The potential misuse of algorithms has garnered increased attention recently. In May, the White House published a report warning about the downsides of big data. For instance, the algorithm that suggests a credit score for an applicant with no credit history might draw on that person's phone bills or social media connections; but it could also create greater disparities between communities by providing a lower credit score to applicants who share attributes with other low-credit customers, such as shopping at the same grocery store.
Especially when algorithms are making decisions that could have major social impacts, "humans are considered to be an 'input' to the process and they are not seen as real, thinking, feeling, changing beings," the report said. Experts agreed this system creates a "flawed, logic-driven society and that as the process evolves—that is, as algorithms begin to write the algorithms—humans may get left out of the loop, letting the robots decide.'"
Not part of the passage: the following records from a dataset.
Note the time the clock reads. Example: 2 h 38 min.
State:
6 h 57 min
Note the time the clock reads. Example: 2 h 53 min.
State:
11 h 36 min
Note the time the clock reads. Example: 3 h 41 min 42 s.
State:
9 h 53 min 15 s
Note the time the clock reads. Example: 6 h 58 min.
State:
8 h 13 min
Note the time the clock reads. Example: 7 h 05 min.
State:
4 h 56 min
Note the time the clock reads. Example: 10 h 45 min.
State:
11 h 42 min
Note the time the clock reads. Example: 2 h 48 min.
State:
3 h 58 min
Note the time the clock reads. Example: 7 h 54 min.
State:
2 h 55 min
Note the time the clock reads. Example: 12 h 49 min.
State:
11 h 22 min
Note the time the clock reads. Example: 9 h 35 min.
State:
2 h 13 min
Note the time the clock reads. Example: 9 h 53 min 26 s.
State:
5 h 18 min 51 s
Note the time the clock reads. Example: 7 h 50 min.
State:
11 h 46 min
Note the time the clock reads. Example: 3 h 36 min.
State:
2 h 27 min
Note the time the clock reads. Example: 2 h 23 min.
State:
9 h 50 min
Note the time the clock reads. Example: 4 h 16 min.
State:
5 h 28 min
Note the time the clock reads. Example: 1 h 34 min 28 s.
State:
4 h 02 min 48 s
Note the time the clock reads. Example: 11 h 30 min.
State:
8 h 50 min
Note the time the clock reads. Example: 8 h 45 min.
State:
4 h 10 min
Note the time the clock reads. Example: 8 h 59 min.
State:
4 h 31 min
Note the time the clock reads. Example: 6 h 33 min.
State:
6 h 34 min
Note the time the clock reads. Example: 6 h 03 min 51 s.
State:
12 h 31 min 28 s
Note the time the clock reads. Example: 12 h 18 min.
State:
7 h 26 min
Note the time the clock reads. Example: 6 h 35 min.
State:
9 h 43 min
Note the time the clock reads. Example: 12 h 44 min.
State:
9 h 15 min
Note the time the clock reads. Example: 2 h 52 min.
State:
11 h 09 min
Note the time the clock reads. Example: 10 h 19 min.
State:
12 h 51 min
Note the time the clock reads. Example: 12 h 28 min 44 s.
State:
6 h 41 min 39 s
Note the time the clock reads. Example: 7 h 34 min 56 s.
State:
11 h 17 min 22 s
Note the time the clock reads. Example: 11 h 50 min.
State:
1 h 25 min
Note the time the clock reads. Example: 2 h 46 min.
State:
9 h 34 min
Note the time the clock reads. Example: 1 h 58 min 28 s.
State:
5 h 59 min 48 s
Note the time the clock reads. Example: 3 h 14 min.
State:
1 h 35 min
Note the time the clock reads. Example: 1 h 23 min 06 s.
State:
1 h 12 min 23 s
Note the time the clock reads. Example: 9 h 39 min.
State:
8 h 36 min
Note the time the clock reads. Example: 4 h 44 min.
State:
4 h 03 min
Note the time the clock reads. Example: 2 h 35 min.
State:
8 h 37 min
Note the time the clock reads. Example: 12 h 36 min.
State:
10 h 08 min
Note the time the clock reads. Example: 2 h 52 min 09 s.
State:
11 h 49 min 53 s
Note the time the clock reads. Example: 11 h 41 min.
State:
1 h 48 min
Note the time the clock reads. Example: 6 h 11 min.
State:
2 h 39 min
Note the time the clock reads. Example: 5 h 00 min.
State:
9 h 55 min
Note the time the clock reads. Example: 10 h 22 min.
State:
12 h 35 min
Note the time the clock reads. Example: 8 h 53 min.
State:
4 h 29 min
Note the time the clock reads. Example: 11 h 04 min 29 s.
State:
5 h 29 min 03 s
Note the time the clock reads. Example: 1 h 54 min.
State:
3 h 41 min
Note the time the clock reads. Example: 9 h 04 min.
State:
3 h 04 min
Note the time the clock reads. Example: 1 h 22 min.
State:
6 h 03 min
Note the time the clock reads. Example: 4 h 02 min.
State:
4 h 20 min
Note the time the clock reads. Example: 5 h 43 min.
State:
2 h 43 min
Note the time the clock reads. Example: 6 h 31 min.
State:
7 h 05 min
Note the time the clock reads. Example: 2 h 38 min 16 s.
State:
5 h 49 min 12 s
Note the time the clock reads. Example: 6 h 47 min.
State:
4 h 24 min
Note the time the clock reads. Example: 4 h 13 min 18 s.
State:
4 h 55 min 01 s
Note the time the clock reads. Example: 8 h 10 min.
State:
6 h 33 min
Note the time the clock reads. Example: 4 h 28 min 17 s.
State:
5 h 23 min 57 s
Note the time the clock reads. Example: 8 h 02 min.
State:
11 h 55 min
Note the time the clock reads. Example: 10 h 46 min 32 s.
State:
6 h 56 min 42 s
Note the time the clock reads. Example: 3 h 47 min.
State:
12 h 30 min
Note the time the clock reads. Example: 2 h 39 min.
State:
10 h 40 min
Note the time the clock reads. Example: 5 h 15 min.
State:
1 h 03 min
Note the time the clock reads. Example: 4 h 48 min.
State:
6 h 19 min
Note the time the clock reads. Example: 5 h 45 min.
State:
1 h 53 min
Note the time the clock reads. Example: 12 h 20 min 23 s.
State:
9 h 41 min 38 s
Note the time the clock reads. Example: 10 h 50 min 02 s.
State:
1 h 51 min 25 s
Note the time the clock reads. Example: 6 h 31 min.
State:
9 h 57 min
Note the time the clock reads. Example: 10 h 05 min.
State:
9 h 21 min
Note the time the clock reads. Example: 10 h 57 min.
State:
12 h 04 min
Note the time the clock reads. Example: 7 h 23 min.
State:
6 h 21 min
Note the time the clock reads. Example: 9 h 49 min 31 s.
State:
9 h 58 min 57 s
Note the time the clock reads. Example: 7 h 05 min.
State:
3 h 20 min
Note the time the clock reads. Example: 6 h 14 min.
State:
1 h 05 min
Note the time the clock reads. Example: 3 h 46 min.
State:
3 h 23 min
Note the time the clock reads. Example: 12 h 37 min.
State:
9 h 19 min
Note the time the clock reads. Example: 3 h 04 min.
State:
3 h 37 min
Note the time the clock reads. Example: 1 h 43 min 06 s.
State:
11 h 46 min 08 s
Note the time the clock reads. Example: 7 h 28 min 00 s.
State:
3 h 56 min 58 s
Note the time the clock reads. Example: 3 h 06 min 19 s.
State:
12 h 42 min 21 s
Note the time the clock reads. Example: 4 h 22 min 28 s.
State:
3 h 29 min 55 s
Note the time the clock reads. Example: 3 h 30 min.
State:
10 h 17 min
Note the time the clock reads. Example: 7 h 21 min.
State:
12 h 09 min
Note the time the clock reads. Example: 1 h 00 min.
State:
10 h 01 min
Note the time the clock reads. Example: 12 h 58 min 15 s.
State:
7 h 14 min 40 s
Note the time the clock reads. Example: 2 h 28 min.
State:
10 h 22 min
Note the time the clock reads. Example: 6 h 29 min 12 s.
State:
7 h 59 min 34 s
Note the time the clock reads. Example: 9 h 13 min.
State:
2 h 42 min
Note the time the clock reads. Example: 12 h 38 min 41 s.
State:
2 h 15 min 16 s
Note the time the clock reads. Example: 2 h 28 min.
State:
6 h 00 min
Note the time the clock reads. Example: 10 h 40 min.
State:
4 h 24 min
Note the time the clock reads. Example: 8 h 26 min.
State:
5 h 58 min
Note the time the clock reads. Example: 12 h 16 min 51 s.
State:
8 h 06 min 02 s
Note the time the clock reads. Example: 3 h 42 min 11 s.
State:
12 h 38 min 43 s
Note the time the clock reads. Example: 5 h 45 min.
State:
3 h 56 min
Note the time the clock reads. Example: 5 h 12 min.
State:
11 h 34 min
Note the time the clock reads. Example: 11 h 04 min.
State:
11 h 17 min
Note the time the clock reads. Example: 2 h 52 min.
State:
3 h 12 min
The Pew report pointed to Microsoft's recent Twitter experiment—in which a bot named Tay was instructed to communicate with other users and to learn from their behavior, but quickly began spouting racist and sexist messages—as another example of algorithms going awry.
A lack of diversity in the tech workforce could be reinforcing biases coded into algorithms, at least one expert thought.
Across industries, "algorithms will be primarily designed by white and Asian men—with data selected by these same privileged actors—for the benefit of consumers like themselves," wrote Justin Reich, executive director at the MIT Teaching Systems Lab. "The harms of new technology will be most experienced by those already disadvantaged in society, where advertising algorithms offer bailbondsman ads that assume readers are criminals, loan applications that penalize people for proxies so correlated with race that they effectively penalize people based on race and similar issues."
One expert suggested countering these challenges by creating a "Food and Drug Administration for Algorithms" that could involve a "pre-market review to prevent—without stifling innovation—the introduction of unacceptably dangerous algorithms into the market," researcher Andrew Tutt said in that report.
Pew conducted the research with Elon University's Imagining the Internet Center.